10.   Justice Pariente correctly notes that Boozer and her insurer initially requested to substitute for the plaintiff. See concurring op. at 20 (Pariente, J.). However, the trial court denied that request, and Boozer does not challenge that decision. Boozer then filed an amended complaint seeking to join with plaintiff in claiming what is sought by the plaintiff's complaint (on the theory that since plaintiff made her legally liable for the same damages plaintiff now seeks from the medical providers, equity should allow her to join the action and protect her rights vis-à - vis the subsequent tortfeasors whose negligence caused the damages for which she is now liable).

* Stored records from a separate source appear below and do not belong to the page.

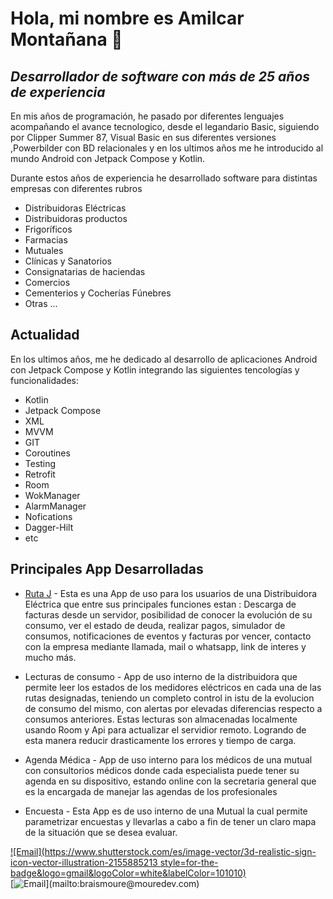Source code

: # Hola, mi nombre es Amilcar Montañana 🧉
## _Desarrollador de software con más de 25 años de experiencia_




En mis años de programación, he pasado por diferentes lenguajes acompañando el avance tecnologico, desde el legandario Basic, siguiendo por Clipper Summer 87, Visual Basic en sus diferentes versiones ,Powerbilder con BD relacionales y en los ultimos años me he introducido al mundo Android con Jetpack Compose y Kotlin.

Durante estos años de experiencia he desarrollado software para distintas empresas con diferentes rubros

- Distribuidoras Eléctricas
- Distribuidoras productos
- Frigoríficos
- Farmacias
- Mutuales
- Clínicas y Sanatorios
- Consignatarias de haciendas
- Comercios
- Cementerios y Cocherías Fúnebres
- Otras ...

## Actualidad

En los ultimos años, me he dedicado al desarrollo de aplicaciones Android con Jetpack Compose y Kotlin integrando las siguientes tencologías y funcionalidades:

- Kotlin
- Jetpack Compose
- XML
- MVVM
- GIT
- Coroutines
- Testing
- Retrofit
- Room
- WokManager
- AlarmManager
- Nofications
- Dagger-Hilt
- etc

## Principales App Desarrolladas
- [Ruta J](https://play.google.com/store/apps/details?id=com.amilcar.rutaj&hl=es_AR&gl=US) - Esta es una App de uso para los usuarios de una Distribuidora Eléctrica que entre sus principales funciones estan : Descarga de facturas desde un servidor, posibilidad de conocer la evolución de su consumo, ver el estado de deuda, realizar pagos, simulador de consumos, notificaciones de eventos y facturas por vencer, contacto con la empresa mediante llamada, mail o whatsapp, link de interes y mucho más.
   
- Lecturas de consumo - App de uso interno de la distribuidora que permite leer los estados de los medidores eléctricos en cada una de las rutas designadas, teniendo un completo control in istu de la evolucion de consumo del mismo, con alertas por elevadas diferencias respecto a consumos anteriores. Estas lecturas son almacenadas localmente usando Room y Api para actualizar el servidior remoto. Logrando de esta manera reducir drasticamente los errores y tiempo de carga.
 
- Agenda Médica - App de uso interno para los médicos de una mutual con consultorios médicos donde cada especialista puede tener su agenda en su dispositivo, estando online con la secretaria general que es la encargada de manejar las agendas de los profesionales
  
- Encuesta - Esta App es de uso interno de una Mutual la cual permite parametrizar encuestas y llevarlas a cabo a fin de tener un claro mapa de la situación que se desea evaluar.

[![Email](https://www.shutterstock.com/es/image-vector/3d-realistic-sign-icon-vector-illustration-2155885213 style=for-the-badge&logo=gmail&logoColor=white&labelColor=101010)](mailto:amilcar2406@gmail.com)
</br>
[![Email](https://img.shields.io/badge/braismoure@mouredev.com-email_personal_(respuesta_lenta)-D14836?style=for-the-badge&logo=gmail&logoColor=white&labelColor=101010)](mailto:braismoure@mouredev.com)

11.   It is for this reason that I disagree with Justice Pariente's argument that Boozer's interests will be fully protected as a non-party simply because “the injured plaintiff has a real incentive to obtain the maximum amount against the Medical Provider defendants,” as Justice Pariente argues. See concurring op. at 23 (Pariente, J.). The vast majority of cases settle for less than the “maximum amount” or full value of a claim. That is the nature of compromise and settlement. The allegation in this case is that medical negligence occurred and is the legal cause of plaintiff's permanent brain injury—which would account for most of the $10 million or so in unpaid damages for which Boozer is still responsible. If we (or the plaintiff) had chosen fair apportionment and joinder in the first place, a jury would have already made the determination as to who—between Boozer and the medical providers—is primarily responsible for most of plaintiff's damages. Because we did not—and made Boozer liable for all damages—Boozer should be allowed to fully participate in the proceeding where that determination will now be made. If she is not, plaintiff and the Medical Provider defendants could compromise and settle for less than full value, as most parties do, dismissing the suit and leaving Boozer still liable for millions of dollars in damages attributable to the negligence of the Medical Provider defendants.


LABARGA, C.J., and PARIENTE, and LEWIS, JJ., concur. PARIENTE, J., concurs with an opinion, in which LEWIS, J., concurs. POLSTON, J., dissents with an opinion. LAWSON, J., dissents with an opinion, in which CANADY, J., concurs.